■ Request ■
Please reproduce word for word the passage of the GCTA news article starting at "JUSTICE Secretary Menardo" and ending at "Leila de Lima.".

[start of Selected extract]

GCTA ‘misapplication’ dumped on De Lima’s lap


    JUSTICE Secretary Menardo Guevarra yesterday said the “misapplication” of the Good Conduct Time Allowance law started under the leadership of former Justice secretary and now Sen. Leila de Lima.

    “There was a misapplication of the law and the rules. Back then, there was no distinction between those inmates who have been convicted of heinous crimes or not,” Gueverra told a budget hearing of the committee on appropriations on the P21.7 billion proposed national budget of the Department of Justice.

    Section 1 of Republic Act No. 10592, which contains the original provisions on the GCTA, states that “persons charged with heinous crimes are excluded from the coverage.” RA 10592 increased the GCTA being given to convicts.

    President Duterte on Wednesday night fired Nicanor Faeldon as head of the Bureau of Corrections (BuCor) for disobeying his order to stop the release of convicts under the GCTA, including former Calauan mayor Antonio Sanchez.

[end of Selected extract]
[start of Provided data]

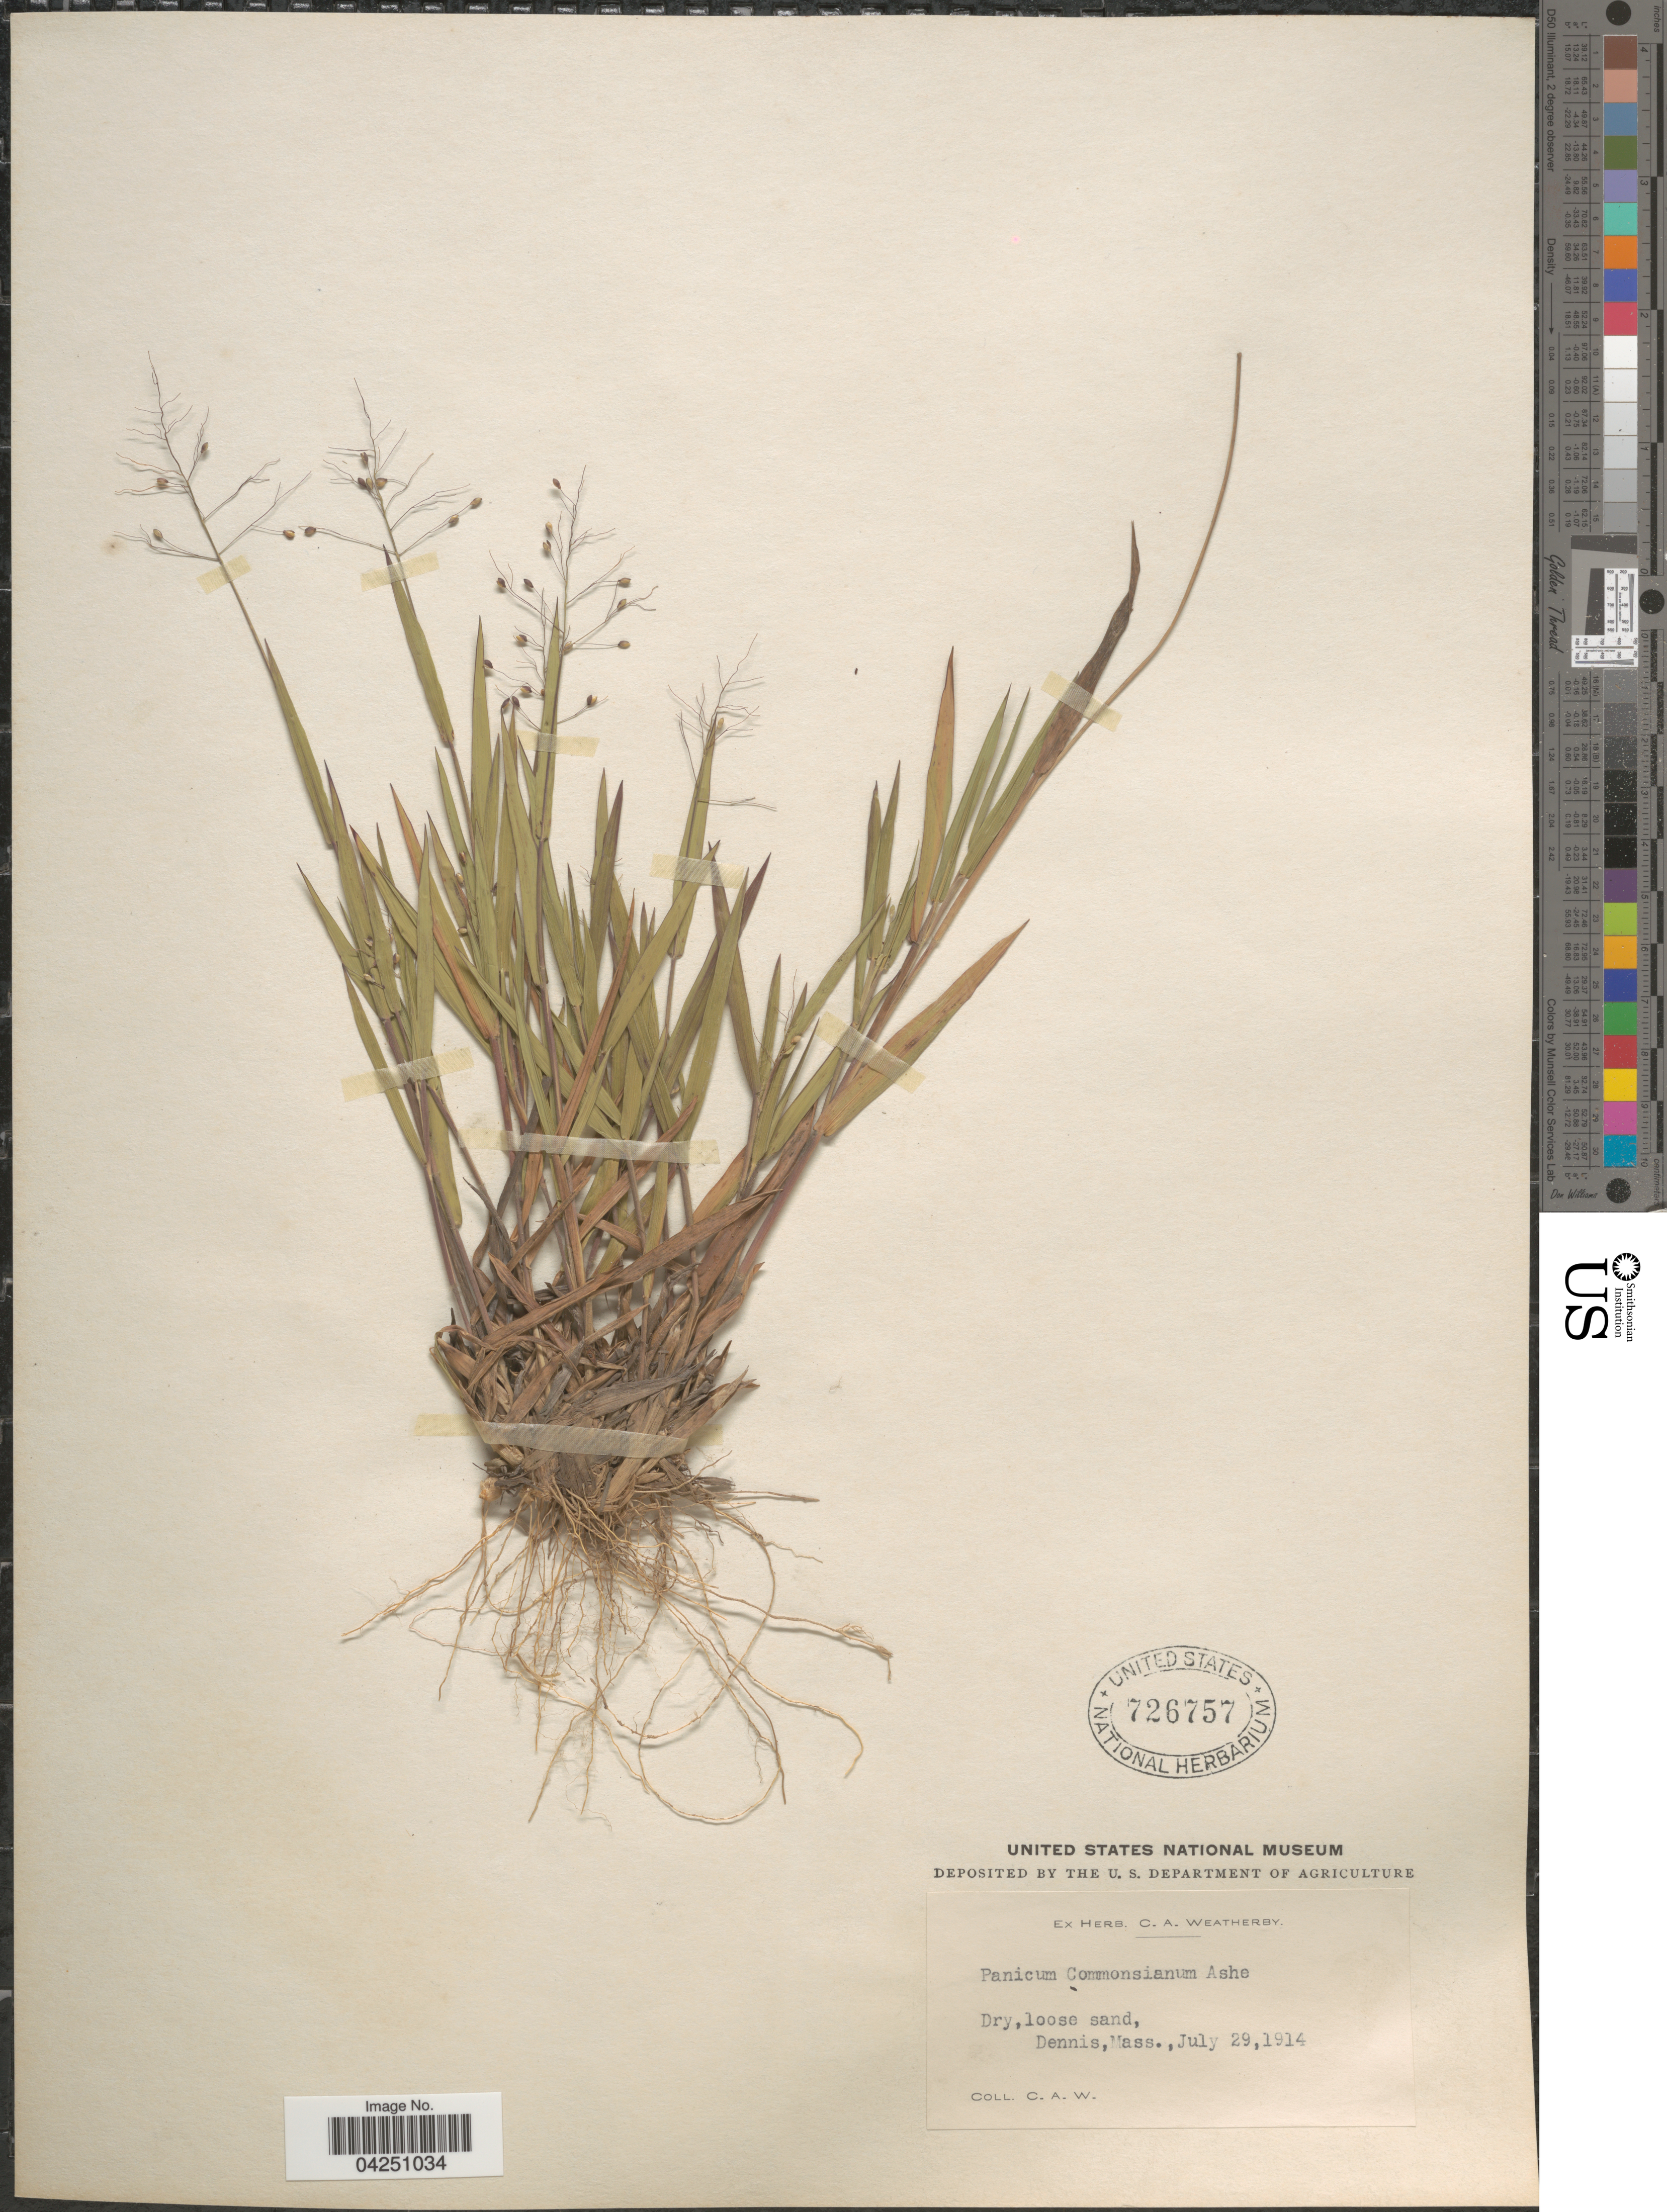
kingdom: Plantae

[end of Provided data]

■ Reply ■
JUSTICE Secretary Menardo Guevarra yesterday said the “misapplication” of the Good Conduct Time Allowance law started under the leadership of former Justice secretary and now Sen. Leila de Lima.